> [Records for the task]:
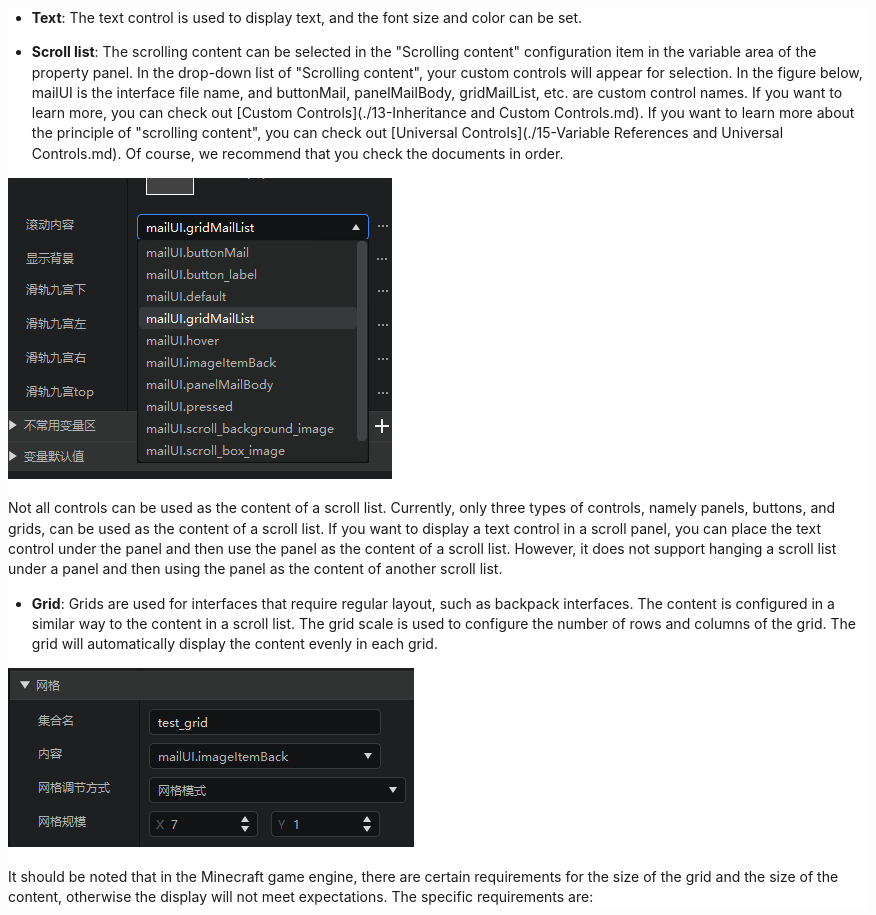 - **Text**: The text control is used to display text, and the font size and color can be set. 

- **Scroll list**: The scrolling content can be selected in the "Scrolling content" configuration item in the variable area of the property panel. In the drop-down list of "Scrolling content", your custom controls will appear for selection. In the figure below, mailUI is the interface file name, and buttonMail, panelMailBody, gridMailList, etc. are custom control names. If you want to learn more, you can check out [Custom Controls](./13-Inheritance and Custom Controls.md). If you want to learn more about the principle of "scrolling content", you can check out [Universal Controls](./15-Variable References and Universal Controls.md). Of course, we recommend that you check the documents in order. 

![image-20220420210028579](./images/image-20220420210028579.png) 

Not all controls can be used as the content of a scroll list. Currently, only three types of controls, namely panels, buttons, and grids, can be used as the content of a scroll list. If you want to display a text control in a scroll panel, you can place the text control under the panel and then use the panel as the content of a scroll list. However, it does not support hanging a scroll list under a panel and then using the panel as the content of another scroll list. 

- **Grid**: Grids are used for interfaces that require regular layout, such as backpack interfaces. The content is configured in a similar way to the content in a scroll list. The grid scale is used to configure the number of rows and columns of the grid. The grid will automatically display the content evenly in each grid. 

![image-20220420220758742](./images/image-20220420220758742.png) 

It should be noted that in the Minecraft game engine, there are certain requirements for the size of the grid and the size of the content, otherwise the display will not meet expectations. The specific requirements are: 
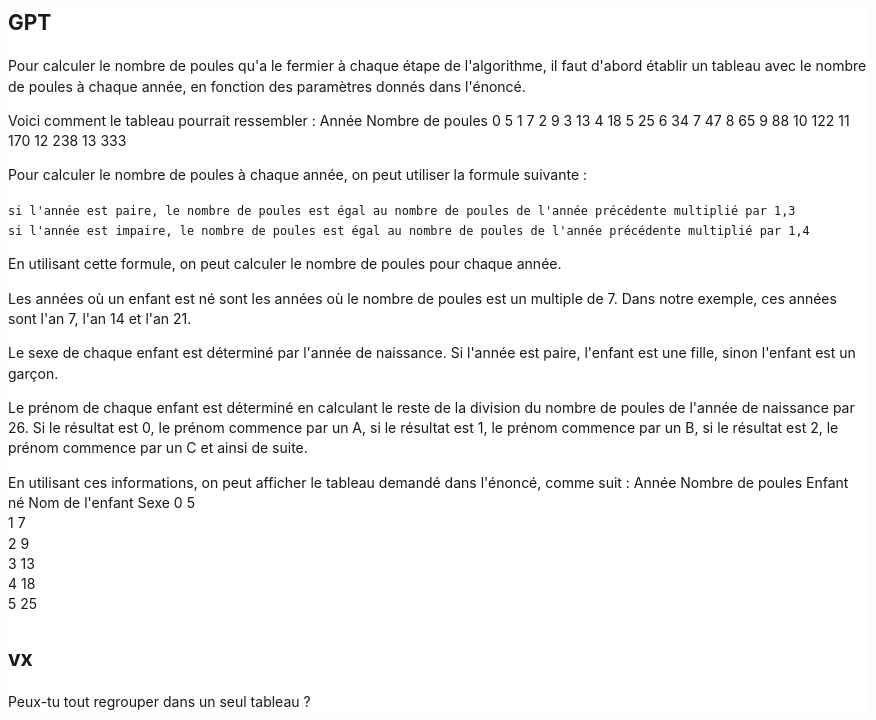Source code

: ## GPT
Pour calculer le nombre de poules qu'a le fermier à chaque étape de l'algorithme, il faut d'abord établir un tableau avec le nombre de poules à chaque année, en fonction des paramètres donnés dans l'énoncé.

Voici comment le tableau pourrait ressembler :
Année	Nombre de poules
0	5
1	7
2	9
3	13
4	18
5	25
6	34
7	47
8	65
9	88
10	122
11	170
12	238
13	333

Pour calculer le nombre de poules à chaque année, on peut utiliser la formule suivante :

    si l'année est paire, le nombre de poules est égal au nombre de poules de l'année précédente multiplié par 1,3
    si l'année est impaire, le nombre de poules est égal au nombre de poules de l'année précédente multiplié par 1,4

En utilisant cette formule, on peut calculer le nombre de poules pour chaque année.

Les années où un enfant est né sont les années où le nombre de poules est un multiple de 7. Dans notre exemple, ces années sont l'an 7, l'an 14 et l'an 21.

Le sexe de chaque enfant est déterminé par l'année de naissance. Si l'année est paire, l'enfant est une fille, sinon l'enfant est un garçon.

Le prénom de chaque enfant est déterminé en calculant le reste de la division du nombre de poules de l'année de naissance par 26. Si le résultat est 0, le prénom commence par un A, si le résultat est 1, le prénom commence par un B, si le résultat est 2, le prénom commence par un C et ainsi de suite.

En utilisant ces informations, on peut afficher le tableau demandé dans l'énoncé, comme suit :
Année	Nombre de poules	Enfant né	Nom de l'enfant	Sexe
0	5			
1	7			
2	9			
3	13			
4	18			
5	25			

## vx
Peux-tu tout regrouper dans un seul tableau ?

> [Exercise goal]: Rewrite the text of every record with each occurrence of "poules" replaced by "lapins", changing nothing else and omitting the pictures.

> [Answer box]:
 - **Text**: The text control is used to display text, and the font size and color can be set. 

- **Scroll list**: The scrolling content can be selected in the "Scrolling content" configuration item in the variable area of the property panel. In the drop-down list of "Scrolling content", your custom controls will appear for selection. In the figure below, mailUI is the interface file name, and buttonMail, panelMailBody, gridMailList, etc. are custom control names. If you want to learn more, you can check out [Custom Controls](./13-Inheritance and Custom Controls.md). If you want to learn more about the principle of "scrolling content", you can check out [Universal Controls](./15-Variable References and Universal Controls.md). Of course, we recommend that you check the documents in order. 

![image-20220420210028579](./images/image-20220420210028579.png) 

Not all controls can be used as the content of a scroll list. Currently, only three types of controls, namely panels, buttons, and grids, can be used as the content of a scroll list. If you want to display a text control in a scroll panel, you can place the text control under the panel and then use the panel as the content of a scroll list. However, it does not support hanging a scroll list under a panel and then using the panel as the content of another scroll list. 

- **Grid**: Grids are used for interfaces that require regular layout, such as backpack interfaces. The content is configured in a similar way to the content in a scroll list. The grid scale is used to configure the number of rows and columns of the grid. The grid will automatically display the content evenly in each grid. 

![image-20220420220758742](./images/image-20220420220758742.png) 

It should be noted that in the Minecraft game engine, there are certain requirements for the size of the grid and the size of the content, otherwise the display will not meet expectations. The specific requirements are: 
Source code

: ## GPT
Pour calculer le nombre de lapins qu'a le fermier à chaque étape de l'algorithme, il faut d'abord établir un tableau avec le nombre de lapins à chaque année, en fonction des paramètres donnés dans l'énoncé.

Voici comment le tableau pourrait ressembler :
Année	Nombre de lapins
0	5
1	7
2	9
3	13
4	18
5	25
6	34
7	47
8	65
9	88
10	122
11	170
12	238
13	333

Pour calculer le nombre de lapins à chaque année, on peut utiliser la formule suivante :

    si l'année est paire, le nombre de lapins est égal au nombre de lapins de l'année précédente multiplié par 1,3
    si l'année est impaire, le nombre de lapins est égal au nombre de lapins de l'année précédente multiplié par 1,4

En utilisant cette formule, on peut calculer le nombre de lapins pour chaque année.

Les années où un enfant est né sont les années où le nombre de lapins est un multiple de 7. Dans notre exemple, ces années sont l'an 7, l'an 14 et l'an 21.

Le sexe de chaque enfant est déterminé par l'année de naissance. Si l'année est paire, l'enfant est une fille, sinon l'enfant est un garçon.

Le prénom de chaque enfant est déterminé en calculant le reste de la division du nombre de lapins de l'année de naissance par 26. Si le résultat est 0, le prénom commence par un A, si le résultat est 1, le prénom commence par un B, si le résultat est 2, le prénom commence par un C et ainsi de suite.

En utilisant ces informations, on peut afficher le tableau demandé dans l'énoncé, comme suit :
Année	Nombre de lapins	Enfant né	Nom de l'enfant	Sexe
0	5			
1	7			
2	9			
3	13			
4	18			
5	25			

## vx
Peux-tu tout regrouper dans un seul tableau ?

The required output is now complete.